Seçimlere alışmış olan İsrail halkı son derece sessizlik ve biraz da bıkkınlık içinde neler olacağını beklerken, seçim öncelerinde yorum yapmakta birbiriyle yarışan Amerika’daki Yahudi kuruluşları bu kez susmayı yeğliyor. Siyasi yorumculara göre bu kuruluşlar ya yorum yapmaktan yoruldu ya da değişecek bir şey görmedikleri için konuşmama kararı aldılar.
Önümüzdeki seçimler öncesi, kayda değer tek değişiklik Netanyahu’nun, Bibibus adını verdiği, seçimlerde kullanmak üzere kullandığı kurşun geçirmez camlarla kaplı ve çok fonksiyonlu bir büyük minibüs. İsrail siyasetinin alışık olmadığı bu Amerikanvari seçim aracına muhalefet büyük tepki gösterirken Bibi lakaplı Netanyahu eleştirilere gülüp geçiyor. Kampanya için kullandığı bu araçla ilgili espri de yapıp onu destekleyenlere, “Kalbimi sizden hiçbir kurşun geçirmez cam ayıramaz” diyor…
Seçmenle iletişim kurma konusunda bir numara olan Netanyahu’dan ülkenin diğer yarısının nefret ediyor olması ise bir başka gerçek.
Ülkedeki kutuplaşmayı bir nebze azaltabilecek geniş tabanlı bir hükümet kurma çabası yerine, aşırı sağ ile koalisyon arayışına girmesi ülkenin özellikle iyi eğitimli kesimin büyük tepkisine çekerken, bazı eski arkadaşlarının ona belki de başka nedenlerle cephe alması, üzerinde düşünülmesi gereken bir mesele olarak kalıyor. Seküler okullarda verilen matematik ve İngilizce eğitimin ülkenin gelişimine bir katkısı olmadığını ileri sürecek kadar gerçeklikten kopmuş bir din adamının başkanı olduğu partiyle birlikte yürümesi gerçekten anlaşılır gibi değil.
1996-1999 ve 2009-2021 yıllarında toplam 15 yıl başbakanlık yapan Netanyahu, İsrail'de bu görevi en uzun süreli yürüten siyasetçi sıfatını taşıyor ve şimdi de üçüncü kez başbakan olmak için varını yoğunu ortaya koyuyor.
Netanyahu’nun yıllardır süren yolsuzluk davaları ise seçimler nedeniyle şimdilik yine rafa kalkmış durumda.
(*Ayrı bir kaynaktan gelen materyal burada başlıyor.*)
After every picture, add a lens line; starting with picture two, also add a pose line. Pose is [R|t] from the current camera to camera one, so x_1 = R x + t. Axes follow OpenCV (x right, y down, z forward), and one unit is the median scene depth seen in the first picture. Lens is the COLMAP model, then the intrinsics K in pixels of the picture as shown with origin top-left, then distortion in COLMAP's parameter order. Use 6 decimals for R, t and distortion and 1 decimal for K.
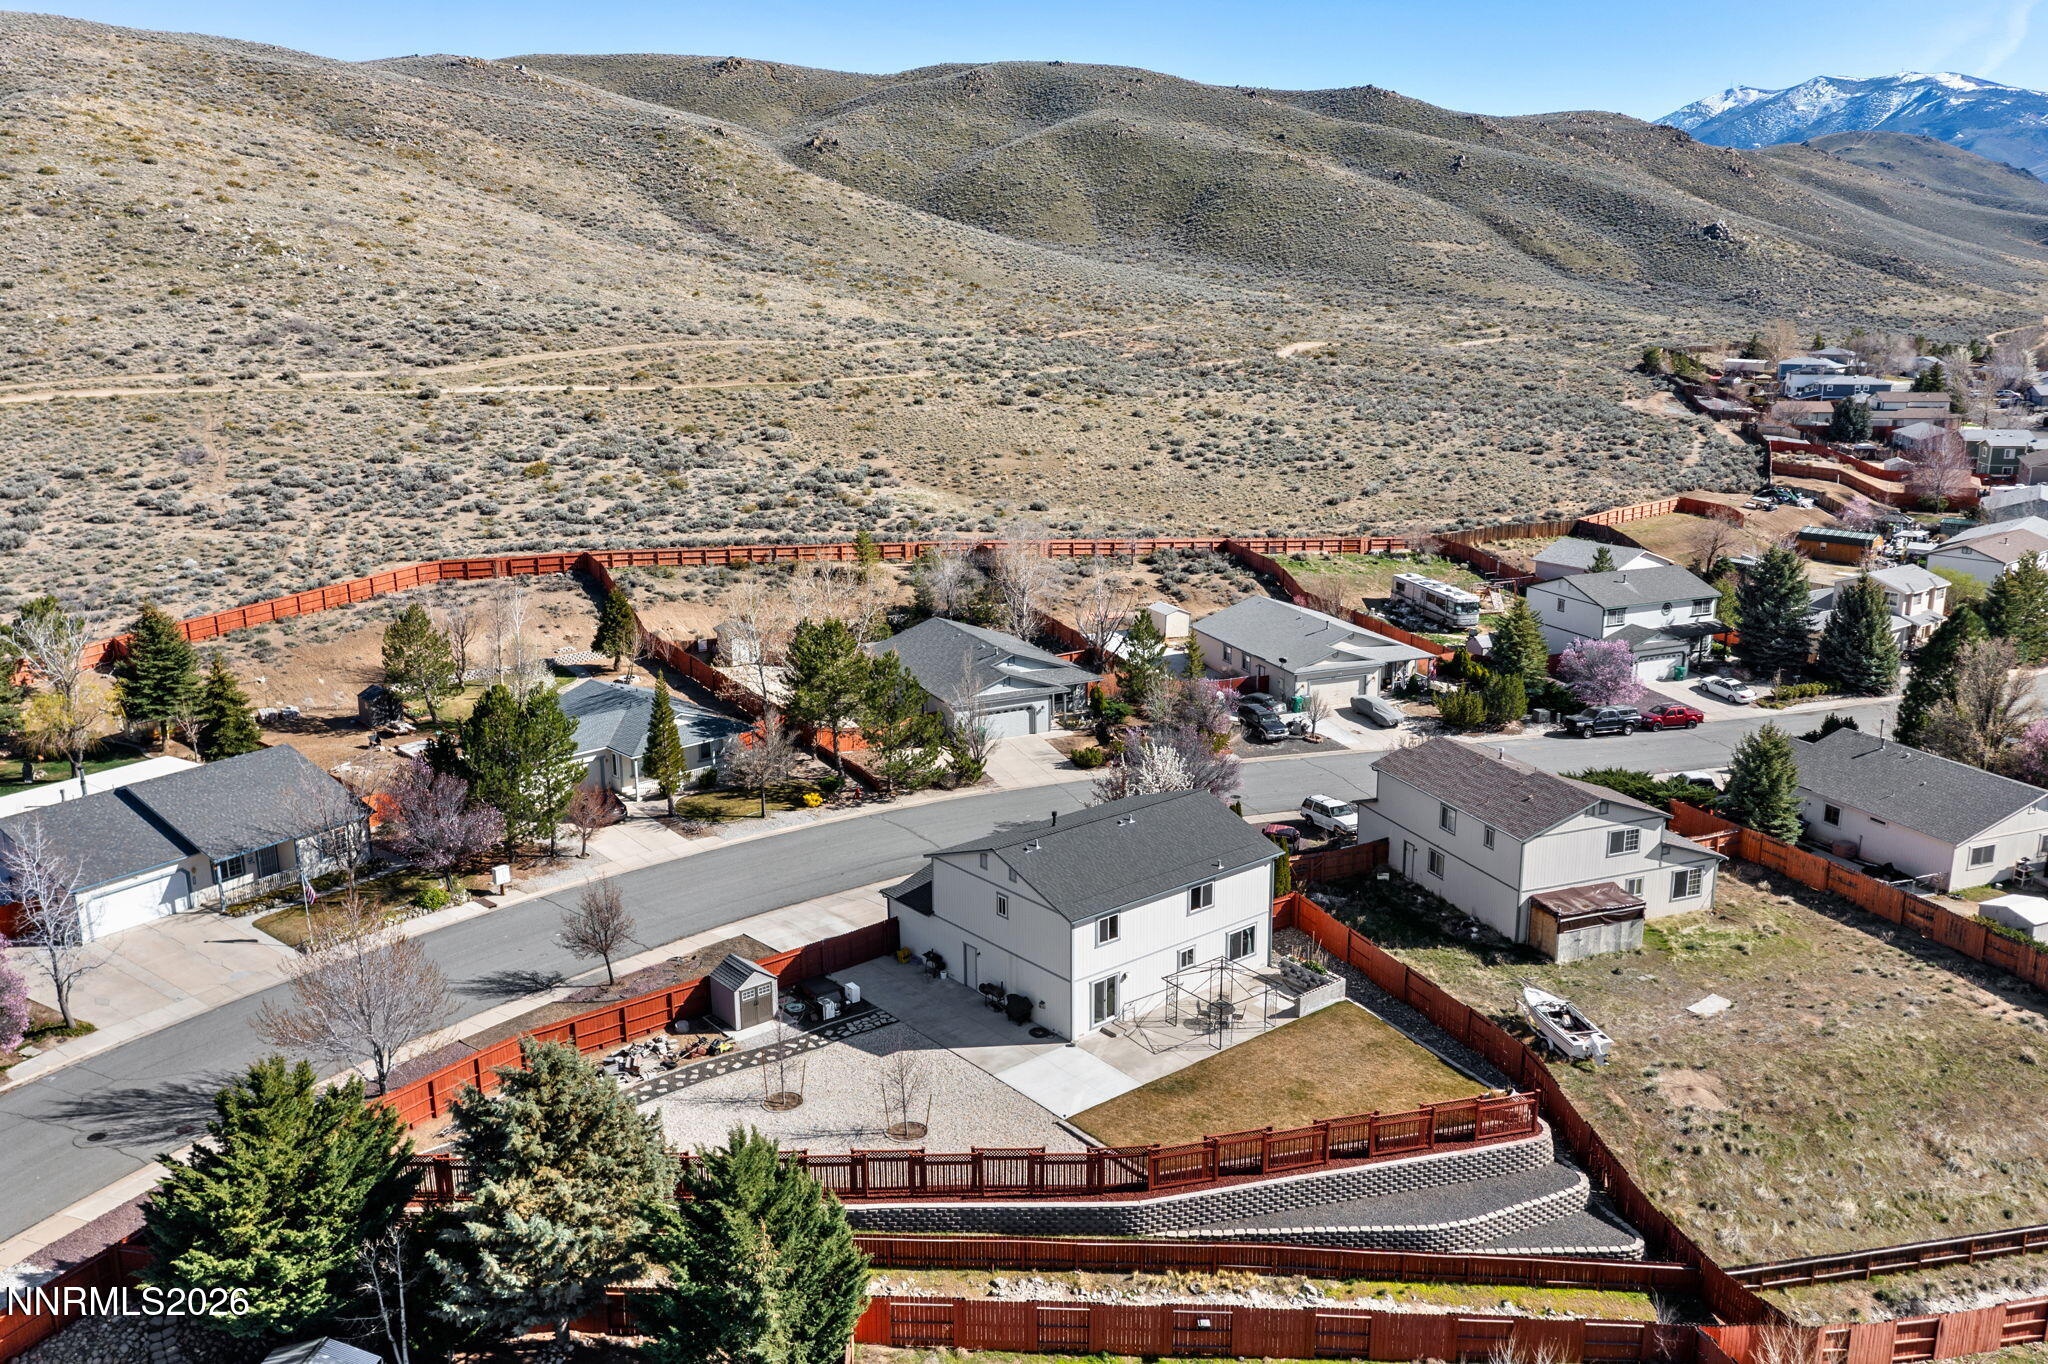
lens RADIAL K [[1681.9, 0, 1010.6], [0, 1681.9, 694.6], [0, 0, 1]] dist [-0.008595, 0.010878]
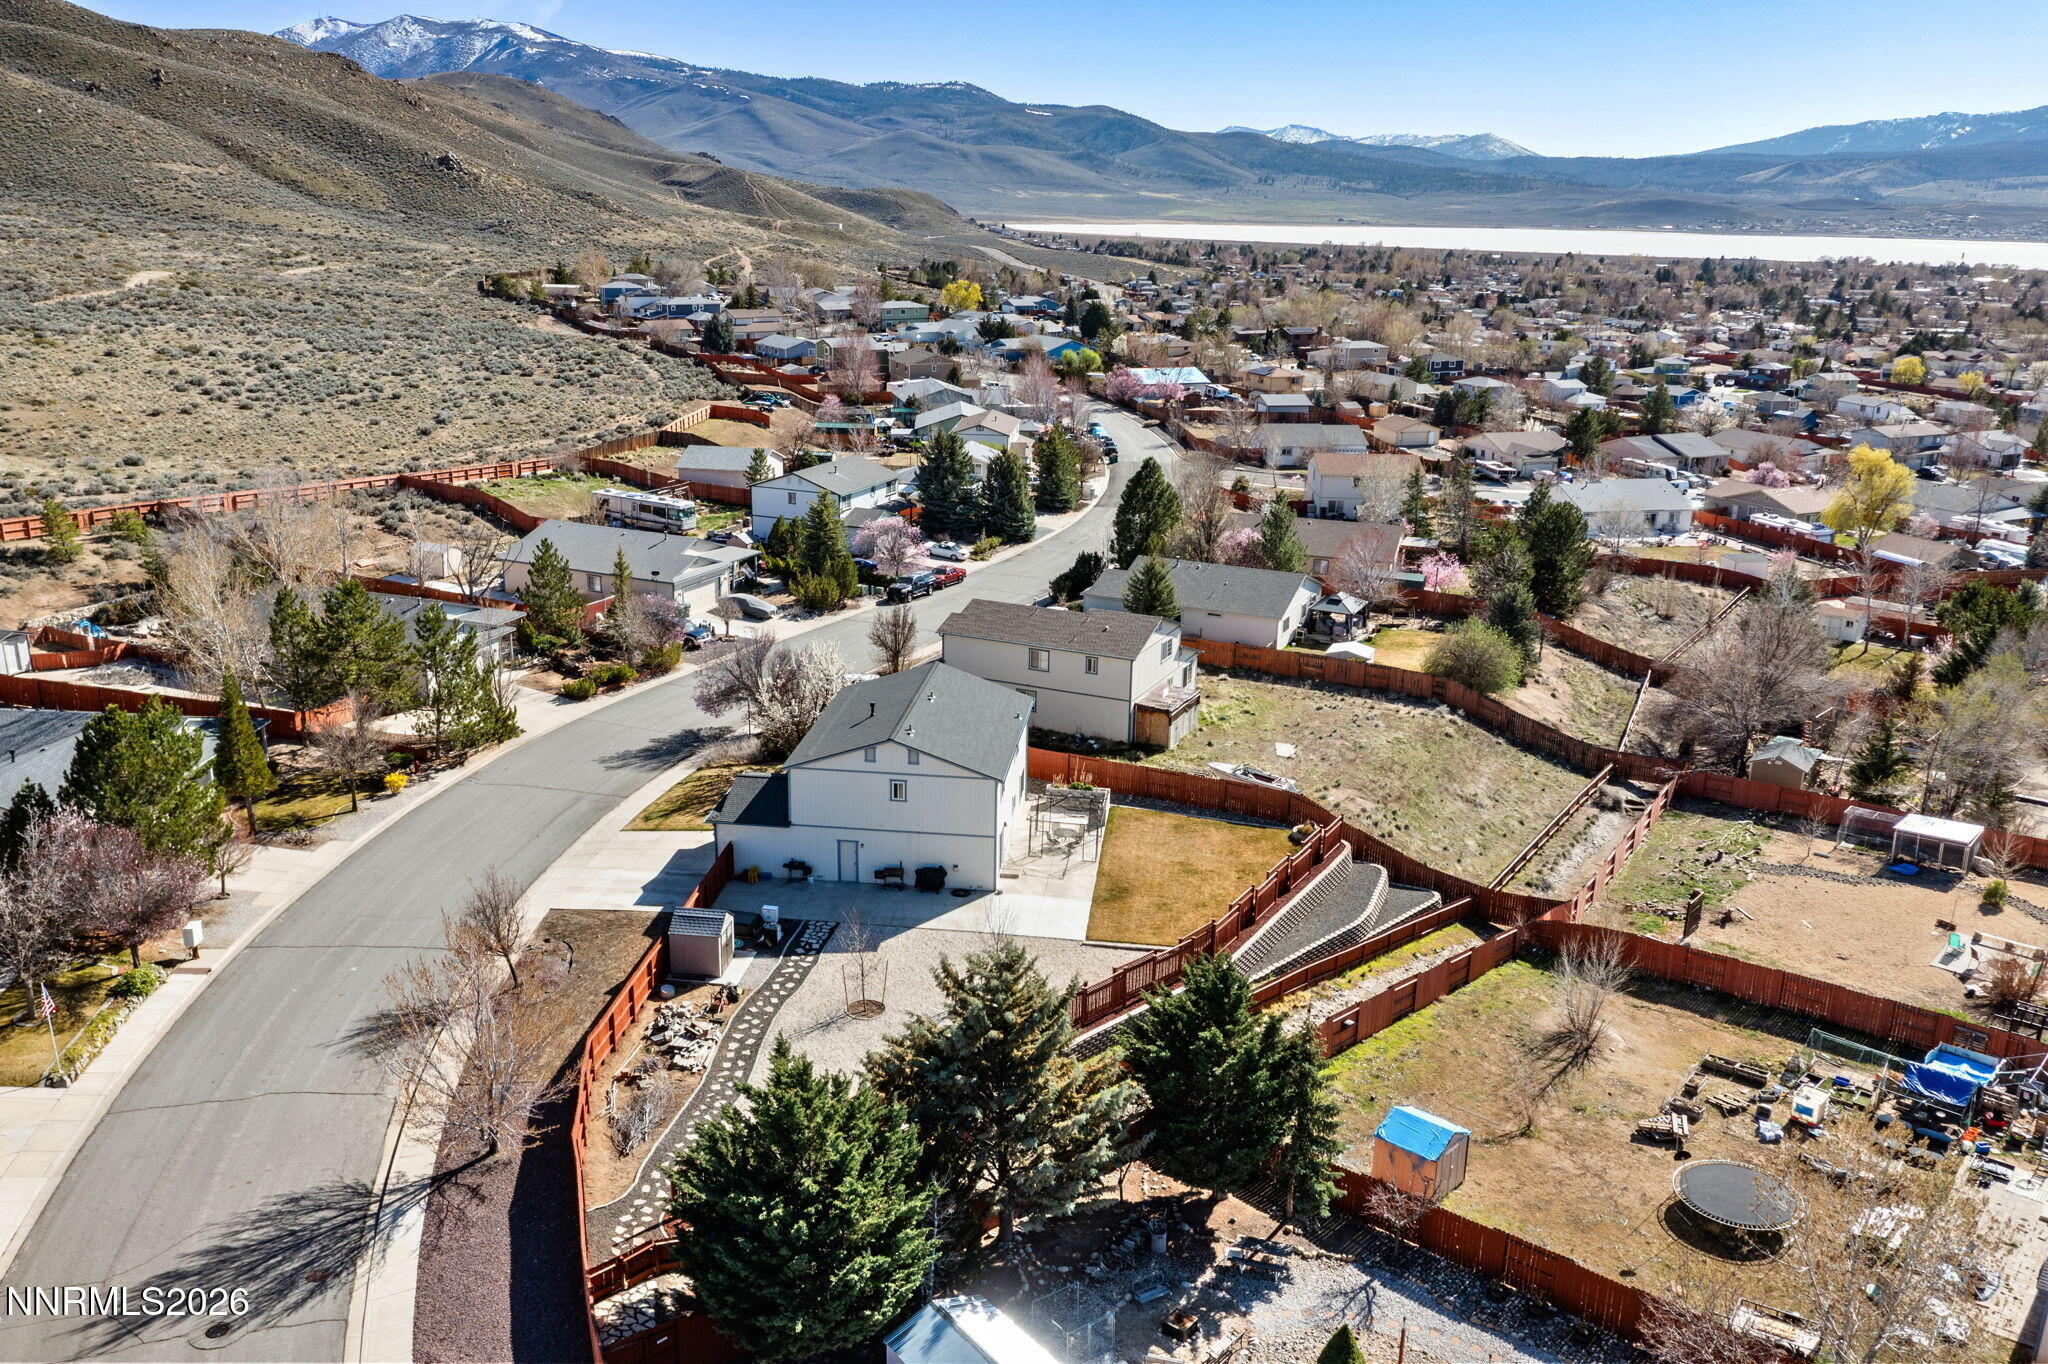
lens RADIAL K [[1681.9, 0, 1007.9], [0, 1681.9, 671.4], [0, 0, 1]] dist [-0.008595, 0.010878]
pose [[0.703222, -0.170975, 0.690106, -0.427951], [0.153382, 0.984280, 0.087561, -0.018874], [-0.694229, 0.044275, 0.718391, 0.120440]]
Söz konusu davaların yıllar sonra hala bir sonuca ulaşamamış olmasını hukuki açıdan anlamak zor. Hukuk bir tehdit aracı olarak mı kullanıyor yoksa hakimler karar mı veremiyor, anlaşılır gibi değil, lakin İsrail’in adalet sisteminin, demokrasinin yüksek normlarına sahip olduğu ve devletin kuruluşundan beri bu alanda son derece tarafsız olduğu ise bir başka gerçek…
Seçim sonuçlarının Türkiye-İsrail ilişkilerini nasıl etkileyeceği ise tam bir muamma. Kazanması zor görülen Lapid ve takımı, hükümeti kurduğu taktirde ilişkilerde bahar havasının yaşanacağı neredeyse kesin gibi. Lakin kazanması daha büyük bir ihtimal olan Netanyahu ekibinin başa geçmesi durumunda ne olacağını kestirmek çok güç. Pragmatizmin galip gelip gelmeyeceğine hep birlikte tanık olacağız.
Elimizdeki tek mutlak veri, iki ülkenin cumhurbaşkanları ve dışişleri bakanlıkları arasında halihazırdaki olumlu ve yapıcı bir diyalogun mevcudiyeti.
Bunun ötesini şimdiden görmek imkansız.
Dileğimiz, İsrail’de iktidara kim gelirse gelsin bahar havasının devam etmesi.